Relief rally to continue; Nifty resistance seen at 2850-3000
MUMBAI – Equities are likely to continue its upward momentum in the forthcoming week with the F&O expiry underway, which will trigger short covering. But the broad outlook for the market remains downbeat with the global economic gloom and a slowing domestic growth weighing on sentiment.
“I feel the bottom has been formed at 2500 on Nifty and 8300 on the Sensex. The pullback rally which began Friday is expected to continue for a few more days, but of course, subject to global market conditions. However, I do not see any more downside below 2500 on the Nifty at least in the near term. An upside in the range of 2850-3000 is likely next week,” said Hitesh Sheth, head of technical research at Prabhudas Lilladher.
Traders cited talk that the Federal Reserve could cut interest rates in an emergency move later in the day or global central banks could conduct another round of joint interest rate cuts in the face of renewed market volatility.

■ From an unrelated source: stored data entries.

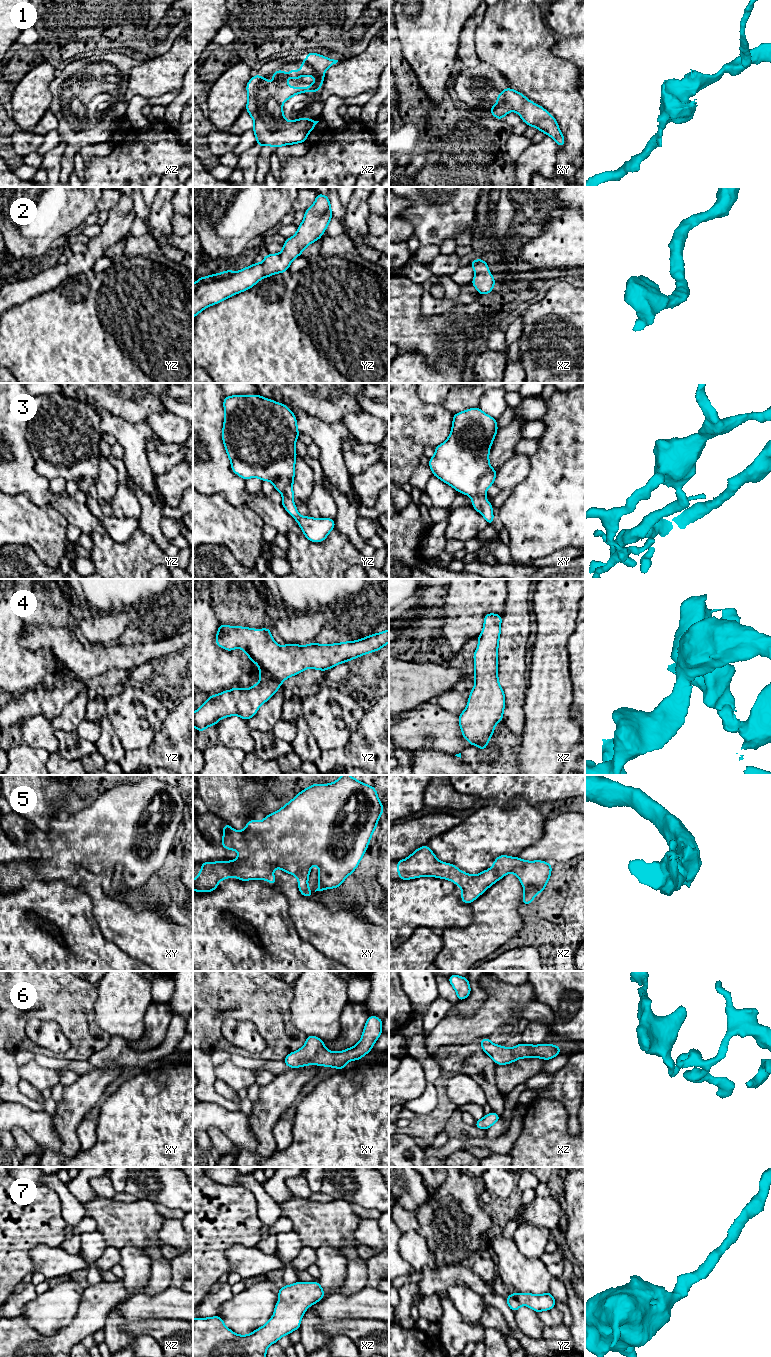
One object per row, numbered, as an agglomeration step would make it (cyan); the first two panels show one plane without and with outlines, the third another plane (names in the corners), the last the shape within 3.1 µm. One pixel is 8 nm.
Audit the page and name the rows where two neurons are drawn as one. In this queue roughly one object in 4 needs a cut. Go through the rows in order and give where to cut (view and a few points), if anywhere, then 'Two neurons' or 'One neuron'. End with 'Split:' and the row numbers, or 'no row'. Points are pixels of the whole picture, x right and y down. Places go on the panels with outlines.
1: No split. One neuron
2: No split. One neuron
3: No split. One neuron
4: No split. One neuron
5: No split. One neuron
6: No split. One neuron
7: No split. One neuron
Split: no row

“What the market witnessed on Friday was more of a short covering rally in anticipation of a rate cut by the Federal Reserve. Given that the forthcoming week is the F&O expiry week, we can expect some more short covering or short rollovers to continue. So to that extent, we can see some stability in the market next week,” said Anita Gandhi, head-institutional business at Arihant Capital.

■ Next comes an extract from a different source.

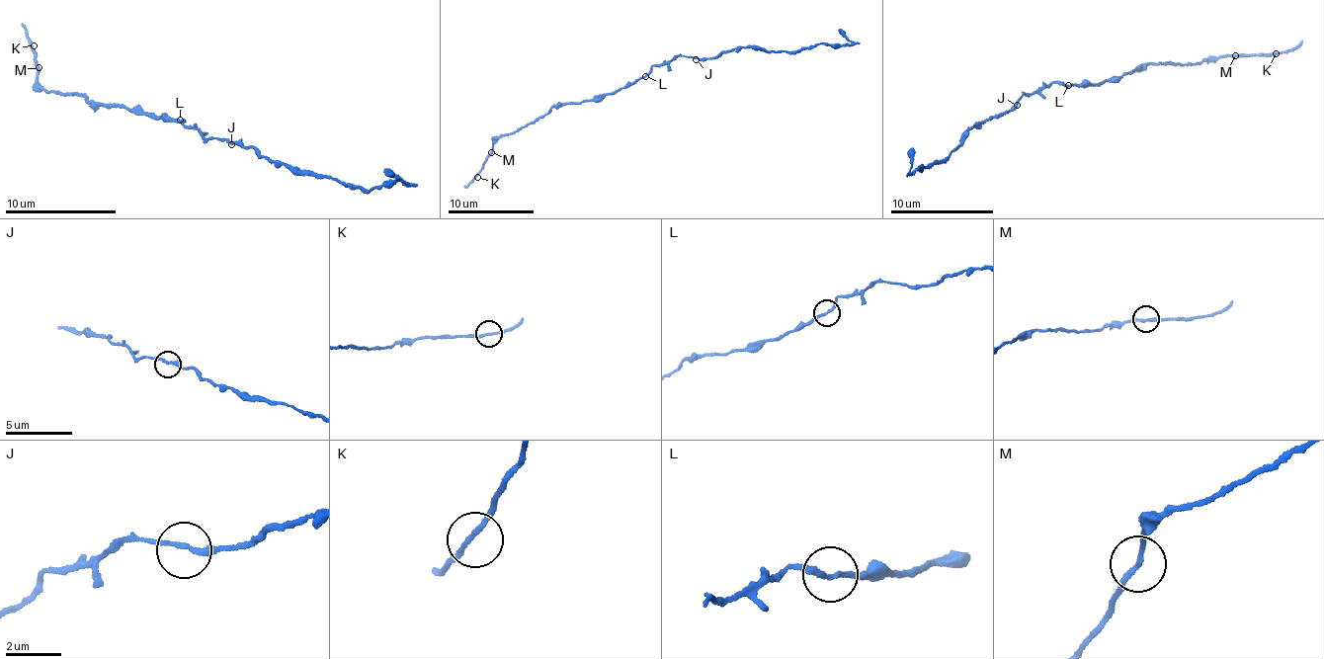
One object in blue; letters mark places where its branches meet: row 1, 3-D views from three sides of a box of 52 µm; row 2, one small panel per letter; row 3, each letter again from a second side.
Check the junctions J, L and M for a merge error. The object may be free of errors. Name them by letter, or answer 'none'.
none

“Given the oversold condition that the markets are in at this point of time, the relief rally which started Friday is expected to continue, especially in frontline index based stocks and F&O stocks,” said independent technical analyst Hemen Kapadia.

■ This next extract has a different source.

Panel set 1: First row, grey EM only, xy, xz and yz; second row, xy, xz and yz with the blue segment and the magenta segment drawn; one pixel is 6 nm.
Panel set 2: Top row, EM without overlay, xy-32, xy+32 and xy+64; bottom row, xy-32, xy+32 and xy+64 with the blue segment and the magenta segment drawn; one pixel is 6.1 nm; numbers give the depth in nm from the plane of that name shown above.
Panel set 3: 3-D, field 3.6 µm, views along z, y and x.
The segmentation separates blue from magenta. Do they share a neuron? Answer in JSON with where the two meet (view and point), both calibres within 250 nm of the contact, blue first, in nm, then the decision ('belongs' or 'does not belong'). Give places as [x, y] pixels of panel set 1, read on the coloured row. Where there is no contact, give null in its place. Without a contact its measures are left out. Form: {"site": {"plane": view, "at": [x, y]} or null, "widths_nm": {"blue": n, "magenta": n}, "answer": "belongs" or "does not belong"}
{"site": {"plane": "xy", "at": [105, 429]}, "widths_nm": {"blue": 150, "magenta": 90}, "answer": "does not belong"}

“Our markets are currently faced with multiple worries – FII selling, domestic short selling, besides global market weakness. The market will take technical correction after sometime having entered the oversold zone. Grab this opportunity for making some money. I believe market will offer good moves to smart traders before November F&O expiry,” added Kapadia.
Indian shares have fallen 56 percent so far in 2008, making it one of the worst performing Asian markets, hurt by massive foreign fund outflows amid the deepest global financial crisis in 80 years that has savaged equity markets across the world.
Bombay Stock Exchange’s benchmark Sensex has slid 5.01 per cent to 8,915.21 from the previous week while National Stock Exchange’s Nifty has shed 4.15 per cent to 2693.45 from a week ago.